São nove da manhã. E a marcação cerrada dos ponteiros do relógio não dá ponto sem nó. Porque às nove da manhã todo um mundo repetitivo começa.
Os oníricos da carne, robôs da sociedade. Elegantes nas indumentárias, com cheiro a limpo e a manhã renovada, emanados na maneira assertiva de caminhar e na voz, monopolizada para o tom certo. Deselegantes, num mundo que precisa da mudança. A mudança encontrada nesses sonhos, no estado letárgico que as escassas horas da noite permitem entre os lençóis, que não querem ser deixados sós, quando o despertador toca.
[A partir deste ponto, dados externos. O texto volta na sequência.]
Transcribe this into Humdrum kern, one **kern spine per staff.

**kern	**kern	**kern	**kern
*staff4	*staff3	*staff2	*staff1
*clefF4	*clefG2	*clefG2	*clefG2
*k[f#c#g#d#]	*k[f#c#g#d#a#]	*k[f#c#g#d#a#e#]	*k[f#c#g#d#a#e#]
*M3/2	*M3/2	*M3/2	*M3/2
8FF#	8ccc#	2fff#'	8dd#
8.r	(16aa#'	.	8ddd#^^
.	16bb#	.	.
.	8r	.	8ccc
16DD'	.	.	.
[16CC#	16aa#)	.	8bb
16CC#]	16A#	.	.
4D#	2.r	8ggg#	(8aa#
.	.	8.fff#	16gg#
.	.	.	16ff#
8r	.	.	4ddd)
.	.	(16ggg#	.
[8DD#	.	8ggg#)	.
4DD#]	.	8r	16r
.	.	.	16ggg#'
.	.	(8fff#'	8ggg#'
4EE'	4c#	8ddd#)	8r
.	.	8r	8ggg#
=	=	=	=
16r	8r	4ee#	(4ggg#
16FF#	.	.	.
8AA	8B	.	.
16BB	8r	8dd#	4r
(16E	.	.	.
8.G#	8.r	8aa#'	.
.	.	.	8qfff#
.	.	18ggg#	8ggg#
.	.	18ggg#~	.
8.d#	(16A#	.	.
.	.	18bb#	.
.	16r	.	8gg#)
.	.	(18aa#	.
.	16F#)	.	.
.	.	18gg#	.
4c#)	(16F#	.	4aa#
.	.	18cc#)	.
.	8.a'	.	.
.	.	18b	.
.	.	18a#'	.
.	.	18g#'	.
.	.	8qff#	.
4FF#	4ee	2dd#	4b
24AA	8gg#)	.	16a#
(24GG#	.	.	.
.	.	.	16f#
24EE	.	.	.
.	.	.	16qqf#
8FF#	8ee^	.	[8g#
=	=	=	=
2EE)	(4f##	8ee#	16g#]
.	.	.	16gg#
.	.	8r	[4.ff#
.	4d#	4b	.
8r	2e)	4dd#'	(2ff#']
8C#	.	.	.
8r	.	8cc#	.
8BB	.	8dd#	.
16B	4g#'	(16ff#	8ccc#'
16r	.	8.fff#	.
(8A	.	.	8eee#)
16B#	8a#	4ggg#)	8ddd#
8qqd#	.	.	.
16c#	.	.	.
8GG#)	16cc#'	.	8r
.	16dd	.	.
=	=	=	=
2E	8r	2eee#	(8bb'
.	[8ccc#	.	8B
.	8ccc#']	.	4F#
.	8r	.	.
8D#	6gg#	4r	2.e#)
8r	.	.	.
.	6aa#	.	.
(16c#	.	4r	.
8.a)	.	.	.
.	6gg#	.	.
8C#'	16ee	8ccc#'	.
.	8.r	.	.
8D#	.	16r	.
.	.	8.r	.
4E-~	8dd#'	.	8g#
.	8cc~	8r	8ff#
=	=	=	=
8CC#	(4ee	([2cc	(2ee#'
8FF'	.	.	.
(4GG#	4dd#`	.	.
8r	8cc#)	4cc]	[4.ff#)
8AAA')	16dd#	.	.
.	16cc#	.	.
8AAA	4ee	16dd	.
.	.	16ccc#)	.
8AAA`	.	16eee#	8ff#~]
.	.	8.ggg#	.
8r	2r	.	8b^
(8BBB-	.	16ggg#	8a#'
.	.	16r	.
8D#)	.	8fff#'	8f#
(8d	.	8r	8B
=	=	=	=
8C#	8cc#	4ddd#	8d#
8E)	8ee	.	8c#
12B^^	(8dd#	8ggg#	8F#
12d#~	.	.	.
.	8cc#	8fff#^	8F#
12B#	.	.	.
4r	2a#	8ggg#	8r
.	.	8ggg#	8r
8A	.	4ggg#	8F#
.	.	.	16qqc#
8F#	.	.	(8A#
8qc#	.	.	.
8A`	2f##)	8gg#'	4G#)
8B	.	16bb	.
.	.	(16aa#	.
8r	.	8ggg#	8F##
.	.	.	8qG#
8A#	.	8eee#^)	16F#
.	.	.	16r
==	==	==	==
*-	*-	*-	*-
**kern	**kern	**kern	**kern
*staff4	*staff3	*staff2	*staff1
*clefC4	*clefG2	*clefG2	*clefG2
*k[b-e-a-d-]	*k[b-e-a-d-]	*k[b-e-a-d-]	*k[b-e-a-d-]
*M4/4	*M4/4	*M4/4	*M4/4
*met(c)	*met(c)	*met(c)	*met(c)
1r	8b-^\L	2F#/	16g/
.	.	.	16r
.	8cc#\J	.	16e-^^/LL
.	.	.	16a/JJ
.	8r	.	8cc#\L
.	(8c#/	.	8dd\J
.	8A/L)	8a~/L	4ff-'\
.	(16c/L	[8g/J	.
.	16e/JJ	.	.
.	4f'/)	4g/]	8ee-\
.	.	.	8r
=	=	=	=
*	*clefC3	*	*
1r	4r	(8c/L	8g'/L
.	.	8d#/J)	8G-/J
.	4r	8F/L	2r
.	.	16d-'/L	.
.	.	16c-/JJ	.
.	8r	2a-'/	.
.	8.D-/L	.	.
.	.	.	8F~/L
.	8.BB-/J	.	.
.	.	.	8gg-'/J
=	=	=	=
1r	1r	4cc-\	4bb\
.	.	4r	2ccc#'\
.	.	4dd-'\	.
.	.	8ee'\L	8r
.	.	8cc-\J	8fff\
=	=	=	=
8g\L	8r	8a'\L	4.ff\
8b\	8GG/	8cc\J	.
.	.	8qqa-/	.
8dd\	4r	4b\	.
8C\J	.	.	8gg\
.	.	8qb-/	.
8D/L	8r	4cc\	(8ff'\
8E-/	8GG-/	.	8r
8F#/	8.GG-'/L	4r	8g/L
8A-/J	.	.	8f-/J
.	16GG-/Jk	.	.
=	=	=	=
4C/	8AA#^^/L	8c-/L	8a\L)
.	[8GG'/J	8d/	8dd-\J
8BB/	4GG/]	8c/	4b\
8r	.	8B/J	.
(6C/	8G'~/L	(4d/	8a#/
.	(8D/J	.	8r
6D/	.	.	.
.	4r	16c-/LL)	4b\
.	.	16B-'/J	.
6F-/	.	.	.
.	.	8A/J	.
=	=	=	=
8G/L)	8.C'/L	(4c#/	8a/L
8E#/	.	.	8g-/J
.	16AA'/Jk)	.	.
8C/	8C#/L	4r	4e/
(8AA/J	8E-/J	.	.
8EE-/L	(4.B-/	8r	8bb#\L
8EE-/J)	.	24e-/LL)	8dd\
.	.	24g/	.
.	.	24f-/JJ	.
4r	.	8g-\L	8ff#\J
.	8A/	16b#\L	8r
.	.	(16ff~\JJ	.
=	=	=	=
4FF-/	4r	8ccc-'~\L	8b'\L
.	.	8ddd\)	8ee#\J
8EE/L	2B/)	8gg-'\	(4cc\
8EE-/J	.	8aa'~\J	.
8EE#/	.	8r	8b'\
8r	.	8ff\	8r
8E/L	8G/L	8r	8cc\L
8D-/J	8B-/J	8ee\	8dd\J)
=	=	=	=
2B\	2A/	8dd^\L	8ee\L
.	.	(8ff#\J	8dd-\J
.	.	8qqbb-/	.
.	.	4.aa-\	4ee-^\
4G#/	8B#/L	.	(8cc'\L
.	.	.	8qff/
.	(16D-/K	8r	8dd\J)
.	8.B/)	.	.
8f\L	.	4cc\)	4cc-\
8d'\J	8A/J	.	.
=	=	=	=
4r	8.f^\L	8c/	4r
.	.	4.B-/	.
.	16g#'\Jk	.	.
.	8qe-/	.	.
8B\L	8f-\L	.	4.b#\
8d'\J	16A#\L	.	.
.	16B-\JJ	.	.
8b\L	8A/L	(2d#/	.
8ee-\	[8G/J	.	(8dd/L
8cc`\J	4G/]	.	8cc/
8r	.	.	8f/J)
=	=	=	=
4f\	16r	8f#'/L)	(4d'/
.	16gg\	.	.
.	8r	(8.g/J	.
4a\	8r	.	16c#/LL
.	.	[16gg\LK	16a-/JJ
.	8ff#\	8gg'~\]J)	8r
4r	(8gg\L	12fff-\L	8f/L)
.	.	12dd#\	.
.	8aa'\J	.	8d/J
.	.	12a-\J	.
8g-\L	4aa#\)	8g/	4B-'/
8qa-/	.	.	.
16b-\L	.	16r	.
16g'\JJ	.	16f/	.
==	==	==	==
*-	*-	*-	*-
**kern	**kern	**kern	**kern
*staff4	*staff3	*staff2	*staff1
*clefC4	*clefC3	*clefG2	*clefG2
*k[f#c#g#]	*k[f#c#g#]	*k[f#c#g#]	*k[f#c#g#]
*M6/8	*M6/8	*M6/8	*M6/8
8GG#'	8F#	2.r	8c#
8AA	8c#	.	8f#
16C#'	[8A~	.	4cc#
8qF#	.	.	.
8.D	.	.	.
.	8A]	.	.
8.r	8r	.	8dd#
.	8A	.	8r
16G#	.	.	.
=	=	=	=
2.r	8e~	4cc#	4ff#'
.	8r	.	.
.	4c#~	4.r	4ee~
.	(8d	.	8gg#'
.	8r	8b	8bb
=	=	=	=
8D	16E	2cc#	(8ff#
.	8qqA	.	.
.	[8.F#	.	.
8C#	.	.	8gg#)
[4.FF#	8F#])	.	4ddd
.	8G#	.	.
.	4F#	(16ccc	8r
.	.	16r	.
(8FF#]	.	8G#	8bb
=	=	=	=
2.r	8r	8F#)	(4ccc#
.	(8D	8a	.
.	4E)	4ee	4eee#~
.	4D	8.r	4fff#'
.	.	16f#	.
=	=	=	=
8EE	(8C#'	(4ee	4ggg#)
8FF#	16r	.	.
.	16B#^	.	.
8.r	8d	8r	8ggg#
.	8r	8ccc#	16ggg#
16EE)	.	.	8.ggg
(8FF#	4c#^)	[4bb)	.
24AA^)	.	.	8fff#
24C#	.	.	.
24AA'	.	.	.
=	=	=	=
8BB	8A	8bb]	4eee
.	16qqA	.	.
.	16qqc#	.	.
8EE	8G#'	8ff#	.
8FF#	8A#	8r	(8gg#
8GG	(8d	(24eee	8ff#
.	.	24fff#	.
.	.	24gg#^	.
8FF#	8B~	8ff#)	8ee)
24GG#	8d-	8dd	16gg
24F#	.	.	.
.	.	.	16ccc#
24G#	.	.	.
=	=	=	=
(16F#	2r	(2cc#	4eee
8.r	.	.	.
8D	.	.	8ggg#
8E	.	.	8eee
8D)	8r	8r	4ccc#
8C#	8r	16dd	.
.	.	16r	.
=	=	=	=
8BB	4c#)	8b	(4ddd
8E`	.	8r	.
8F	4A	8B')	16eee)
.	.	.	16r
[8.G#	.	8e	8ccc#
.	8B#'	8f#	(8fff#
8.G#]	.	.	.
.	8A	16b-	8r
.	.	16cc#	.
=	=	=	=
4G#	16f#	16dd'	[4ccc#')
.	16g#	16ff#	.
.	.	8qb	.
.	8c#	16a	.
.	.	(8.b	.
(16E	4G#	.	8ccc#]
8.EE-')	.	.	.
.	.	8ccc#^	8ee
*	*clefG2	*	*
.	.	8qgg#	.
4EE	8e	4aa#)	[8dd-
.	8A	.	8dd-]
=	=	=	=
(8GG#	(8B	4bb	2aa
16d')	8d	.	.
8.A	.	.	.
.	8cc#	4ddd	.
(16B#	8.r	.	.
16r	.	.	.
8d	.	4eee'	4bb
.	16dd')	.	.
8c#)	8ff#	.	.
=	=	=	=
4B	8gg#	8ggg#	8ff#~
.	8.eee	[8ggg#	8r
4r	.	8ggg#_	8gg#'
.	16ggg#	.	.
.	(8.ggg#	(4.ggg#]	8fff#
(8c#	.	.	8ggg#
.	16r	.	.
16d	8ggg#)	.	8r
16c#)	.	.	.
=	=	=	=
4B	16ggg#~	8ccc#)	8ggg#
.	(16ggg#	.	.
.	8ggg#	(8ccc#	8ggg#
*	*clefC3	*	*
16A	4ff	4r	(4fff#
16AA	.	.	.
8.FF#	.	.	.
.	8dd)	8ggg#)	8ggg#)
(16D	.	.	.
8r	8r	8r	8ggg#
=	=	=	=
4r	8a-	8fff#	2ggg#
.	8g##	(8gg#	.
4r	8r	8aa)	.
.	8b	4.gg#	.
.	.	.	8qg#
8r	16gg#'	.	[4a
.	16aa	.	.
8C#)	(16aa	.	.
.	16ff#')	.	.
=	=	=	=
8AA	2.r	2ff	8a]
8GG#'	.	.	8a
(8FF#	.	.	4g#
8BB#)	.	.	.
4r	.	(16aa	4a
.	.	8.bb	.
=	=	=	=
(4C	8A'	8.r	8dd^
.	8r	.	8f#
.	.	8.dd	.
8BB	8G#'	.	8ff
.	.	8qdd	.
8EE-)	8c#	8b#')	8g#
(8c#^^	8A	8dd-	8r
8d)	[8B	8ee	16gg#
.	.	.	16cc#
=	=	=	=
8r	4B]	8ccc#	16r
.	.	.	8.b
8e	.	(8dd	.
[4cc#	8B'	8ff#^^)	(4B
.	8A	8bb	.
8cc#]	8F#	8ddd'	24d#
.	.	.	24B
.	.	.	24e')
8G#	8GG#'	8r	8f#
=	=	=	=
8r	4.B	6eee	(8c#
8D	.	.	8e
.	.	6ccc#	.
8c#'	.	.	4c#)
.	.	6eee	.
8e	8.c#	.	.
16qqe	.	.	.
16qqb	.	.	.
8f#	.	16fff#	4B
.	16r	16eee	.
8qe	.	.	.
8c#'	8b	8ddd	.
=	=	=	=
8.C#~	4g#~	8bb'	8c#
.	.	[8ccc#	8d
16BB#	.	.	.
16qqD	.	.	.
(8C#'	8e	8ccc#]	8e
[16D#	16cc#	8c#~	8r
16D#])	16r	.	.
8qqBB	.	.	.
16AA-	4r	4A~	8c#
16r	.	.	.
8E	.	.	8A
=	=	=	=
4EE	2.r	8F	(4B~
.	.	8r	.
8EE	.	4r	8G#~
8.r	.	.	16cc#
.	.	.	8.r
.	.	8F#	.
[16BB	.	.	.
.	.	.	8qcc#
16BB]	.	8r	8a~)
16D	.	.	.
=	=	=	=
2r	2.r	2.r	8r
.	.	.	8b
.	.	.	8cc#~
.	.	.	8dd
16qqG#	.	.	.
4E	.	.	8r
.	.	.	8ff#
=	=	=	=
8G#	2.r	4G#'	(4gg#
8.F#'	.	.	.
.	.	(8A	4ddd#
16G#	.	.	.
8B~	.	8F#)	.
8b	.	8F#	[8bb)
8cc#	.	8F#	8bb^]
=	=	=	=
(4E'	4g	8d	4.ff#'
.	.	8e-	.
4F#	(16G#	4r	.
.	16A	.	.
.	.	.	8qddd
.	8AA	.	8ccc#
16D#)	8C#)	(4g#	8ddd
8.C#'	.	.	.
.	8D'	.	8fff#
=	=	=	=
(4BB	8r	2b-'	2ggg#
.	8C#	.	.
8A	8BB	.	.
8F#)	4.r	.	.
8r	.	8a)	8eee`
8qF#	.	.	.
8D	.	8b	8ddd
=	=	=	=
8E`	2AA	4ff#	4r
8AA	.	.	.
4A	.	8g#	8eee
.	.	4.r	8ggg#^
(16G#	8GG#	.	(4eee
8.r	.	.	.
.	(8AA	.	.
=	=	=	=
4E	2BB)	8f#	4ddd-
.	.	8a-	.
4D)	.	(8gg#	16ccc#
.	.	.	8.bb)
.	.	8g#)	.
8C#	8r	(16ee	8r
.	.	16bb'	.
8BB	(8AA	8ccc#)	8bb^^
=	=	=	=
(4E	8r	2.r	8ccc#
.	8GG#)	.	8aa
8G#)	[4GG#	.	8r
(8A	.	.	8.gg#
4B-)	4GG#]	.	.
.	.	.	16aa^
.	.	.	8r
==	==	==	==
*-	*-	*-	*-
Mas como cordeirinhos bem ordenados de um rebanho, lá vão. Seguem em fila indiana, deixando a quimera da noite nas horas altas. Porque a partir das nove, o cosmopolitismo comanda. “O Homem é uma máquina”.
Põem os sonhos de parte e avançam, porque é isso o que é esperado da parte deles. É isso o que está afixado invisivelmente num placard qualquer, algures na mesma cidade poeirenta de sempre, cinzenta, esbanjadora, que os faz esbanjarem também as vontades, guardando-as dentro da caixinha onde guardam o ordenado.
E às cinco da tarde, no horário de saída, este prolonga-se com as chamadas horas extra, que não somam nada – apenas subtraem tudo. O ir buscar os filhos à escola. O partilhar aquele prato especial, com o amor das suas vidas. A ida ao cinema, para descontrair e sentir que se está vivo.
Mas não faz mal. Não faz, porque os robôs da sociedade precisam de muito pouco. Uma sandes chega-lhes para calar o estômago. Uma promessa de amor eterno enviada através do WhatsApp basta-lhes, para saberem que ainda não estão solteiros. Uma foto dos filhos emoldurada, sob a secretária, lembra-lhes que o “vou ficar a trabalhar até mais tarde”, é todo por eles.
Oníricos da carne, não se apercebem que são também oníricos da própria vida e do que está à sua volta. Para a sociedade são apenas um número, mas para alguém, por vezes alguém de tão pouca idade que ainda não sabe dizer por palavras o que é o Amor, são a vida inteira.
“O Homem é uma máquina”, seja o que for que isso significa. “O Homem é uma máquina”, esquecendo-se que não é a máquina do tempo. Porque essa, só existe nas horas altas da noite, em que inconscientemente se permitem sonhar.